In a break from its past, Council gives massive incentive for developers to build office space
Photos by Joel Wittnebel/Flickr

In a break from its past, Council gives massive incentive for developers to build office space


Development charges could become a tool for reshaping Brampton’s future, with charges rising steeply on new single-family homes but major office developments getting a huge break.

The city’s review of development charges has led to a new strategy to incentivize builders to construct badly needed office space in a city that is overpopulated with residential housing. Almost two-thirds of Brampton workers leave the city every day for jobs that are located elsewhere.

The city’s property tax base has long had a huge imbalance with almost 80 percent of tax revenue coming from the residential sector while other cities, such as Mississauga, see as much as 65 percent of property taxes coming from the commercial sector.

Mayor Patrick Brown has made clear his desire to reduce the tax burden on homeowners while attracting new jobs to the city.

 

 

Under the new rules, fees developers pay to recover infrastructure costs will rise by as much as 125 percent for some residential construction.

But this time, an exemption called a “major office discount” will make it less expensive to put up freestanding office buildings of at least 50,000 square feet (4,645 square metres) and at least two stories tall. Such buildings would not generate any development charges at all.

“In formulating our incentive for major office, with respect to an exemption, we chose a threshold of 50,000 square feet for a reason. We looked at past data, we looked at the major offices that did locate in Brampton in the past, and those major offices well exceeded the 50,000-square-foot threshold,” Janet Lee, the city’s manager of capital development and finance, told Councillor Paul Vicente.

“We are of the opinion as staff that if you are a company of a fair size, 50,000 square feet is not an unreasonable threshold to attain that discount and exemption.” 

The industrial rate has increased after this review from $52.06 per square foot to $59.04 per square foot.

In Brampton’s “bedroom community” setting, where there are too few jobs and too many sprawling housing subdivisions — and an imbalance in the municipal tax base as a result — providing an incentive for office-space developments, especially in the flagging downtown, may have many spinoff benefits.

The city estimates that roughly $771 million in infrastructure costs are currently recoverable through DCs, one of the few revenue tools available directly to municipalities in Ontario beyond property taxes. That figure is expected to rise to $1.61 billion by 2041.

Depending on the type of development, builders pay fees to help with the costs of roads, water and wastewater infrastructure, parks, police stations and libraries, and so on. Without DCs, municipalities such as Brampton and Peel Region would have to scale back infrastructure projects or substantially increase property taxes.
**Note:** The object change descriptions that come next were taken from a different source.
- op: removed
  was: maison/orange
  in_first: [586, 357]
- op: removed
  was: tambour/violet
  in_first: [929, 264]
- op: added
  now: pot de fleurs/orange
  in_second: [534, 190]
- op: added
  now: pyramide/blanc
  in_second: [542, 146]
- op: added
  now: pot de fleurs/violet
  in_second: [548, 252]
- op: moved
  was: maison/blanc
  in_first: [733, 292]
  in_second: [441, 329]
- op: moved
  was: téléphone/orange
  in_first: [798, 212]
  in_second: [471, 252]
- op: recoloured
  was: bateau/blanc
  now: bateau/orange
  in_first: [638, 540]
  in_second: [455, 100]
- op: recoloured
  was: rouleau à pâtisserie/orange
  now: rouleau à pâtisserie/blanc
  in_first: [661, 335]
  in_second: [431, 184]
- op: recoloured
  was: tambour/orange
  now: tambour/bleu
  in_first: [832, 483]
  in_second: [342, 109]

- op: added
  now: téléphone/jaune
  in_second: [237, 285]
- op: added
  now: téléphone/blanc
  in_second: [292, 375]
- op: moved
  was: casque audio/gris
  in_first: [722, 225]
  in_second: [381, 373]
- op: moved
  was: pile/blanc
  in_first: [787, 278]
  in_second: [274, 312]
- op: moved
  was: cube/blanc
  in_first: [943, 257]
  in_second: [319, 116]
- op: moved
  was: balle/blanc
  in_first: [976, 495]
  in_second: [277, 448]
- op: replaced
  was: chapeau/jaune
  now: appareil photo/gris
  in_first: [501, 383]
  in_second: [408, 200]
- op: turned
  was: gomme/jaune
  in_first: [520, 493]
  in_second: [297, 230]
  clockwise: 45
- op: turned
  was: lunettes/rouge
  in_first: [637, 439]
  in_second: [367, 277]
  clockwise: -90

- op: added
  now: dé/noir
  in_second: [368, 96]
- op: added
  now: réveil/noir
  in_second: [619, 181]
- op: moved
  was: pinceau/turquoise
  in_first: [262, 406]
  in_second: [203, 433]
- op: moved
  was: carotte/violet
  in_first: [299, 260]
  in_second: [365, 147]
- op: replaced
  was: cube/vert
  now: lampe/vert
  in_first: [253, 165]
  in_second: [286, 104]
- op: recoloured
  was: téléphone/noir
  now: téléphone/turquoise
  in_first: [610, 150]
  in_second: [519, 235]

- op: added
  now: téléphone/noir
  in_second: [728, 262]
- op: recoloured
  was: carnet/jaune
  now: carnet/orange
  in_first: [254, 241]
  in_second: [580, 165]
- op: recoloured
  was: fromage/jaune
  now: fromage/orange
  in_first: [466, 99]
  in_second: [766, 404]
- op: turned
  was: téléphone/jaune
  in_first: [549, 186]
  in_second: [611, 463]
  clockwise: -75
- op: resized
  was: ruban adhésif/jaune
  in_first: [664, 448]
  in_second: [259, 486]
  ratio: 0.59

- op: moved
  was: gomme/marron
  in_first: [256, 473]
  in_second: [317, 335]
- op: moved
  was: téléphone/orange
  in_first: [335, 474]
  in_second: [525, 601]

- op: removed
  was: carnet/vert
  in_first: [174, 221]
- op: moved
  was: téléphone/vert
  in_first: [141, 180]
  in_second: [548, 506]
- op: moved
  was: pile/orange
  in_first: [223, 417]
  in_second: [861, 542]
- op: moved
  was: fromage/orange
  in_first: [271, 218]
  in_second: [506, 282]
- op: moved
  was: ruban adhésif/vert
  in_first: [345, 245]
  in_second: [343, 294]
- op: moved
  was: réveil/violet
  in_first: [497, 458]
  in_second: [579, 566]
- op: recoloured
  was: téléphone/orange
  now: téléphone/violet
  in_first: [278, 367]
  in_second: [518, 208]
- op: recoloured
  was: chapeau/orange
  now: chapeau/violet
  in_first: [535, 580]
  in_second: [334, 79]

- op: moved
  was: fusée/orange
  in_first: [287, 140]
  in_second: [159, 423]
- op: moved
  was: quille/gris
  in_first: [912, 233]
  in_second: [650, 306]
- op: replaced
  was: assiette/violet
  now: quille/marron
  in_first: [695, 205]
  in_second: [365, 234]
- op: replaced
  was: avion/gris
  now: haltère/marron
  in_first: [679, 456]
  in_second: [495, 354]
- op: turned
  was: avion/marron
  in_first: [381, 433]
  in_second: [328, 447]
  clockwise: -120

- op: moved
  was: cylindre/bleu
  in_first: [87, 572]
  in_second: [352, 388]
Under the new framework, DCs for single-family homes would rise from $30,941 to $37,779 per house, a 22 percent increase. Office spaces that don't meet the threshold for the exemption would go up from $52.06 per square metre to $117.08.

Brampton is generally more expensive than Mississauga, which charges $30,068 per single-family home and $20,021 for apartments over 750 square feet, compared to $22,713 in Brampton. Smaller apartments in Brampton do come out cheaper than Mississauga, some $13,087 per unit. The cost of these charges is typically passed on to the buyer.

Secondary suites in new homes will be exempt from DCs as well, which follows Mississauga’s decision to exempt them, as Councillor Carolyn Parrish revealed in February. Lee’s report to council conceded that the province’s newly enacted Bill 108 made that exemption mandatory.  

The rushed bill, often described as developer-friendly, also replaces development charges for “soft” infrastructure such as parks with a Community Benefits Charge. It is not known yet how much those charges will cost developers, or what parameters will be applied to how that money can be used.

 

 

Critics worry that the new provincial framework could lead to municipalities losing out on hundreds of millions of dollars. A report by City of Brampton staff submitted to council suggested the city could lose $388 million under the provincial changes. Mayors from across Ontario, including Brown and Burlington Mayor Marianne Meed Ward, voiced their objections to those provisions of the bill.

A similar report for Peel Region Council provided similar numbers, saying some $393 million could be at risk for the upper-tier municipality. It is not known how the bill might alter Brampton’s DC bylaw.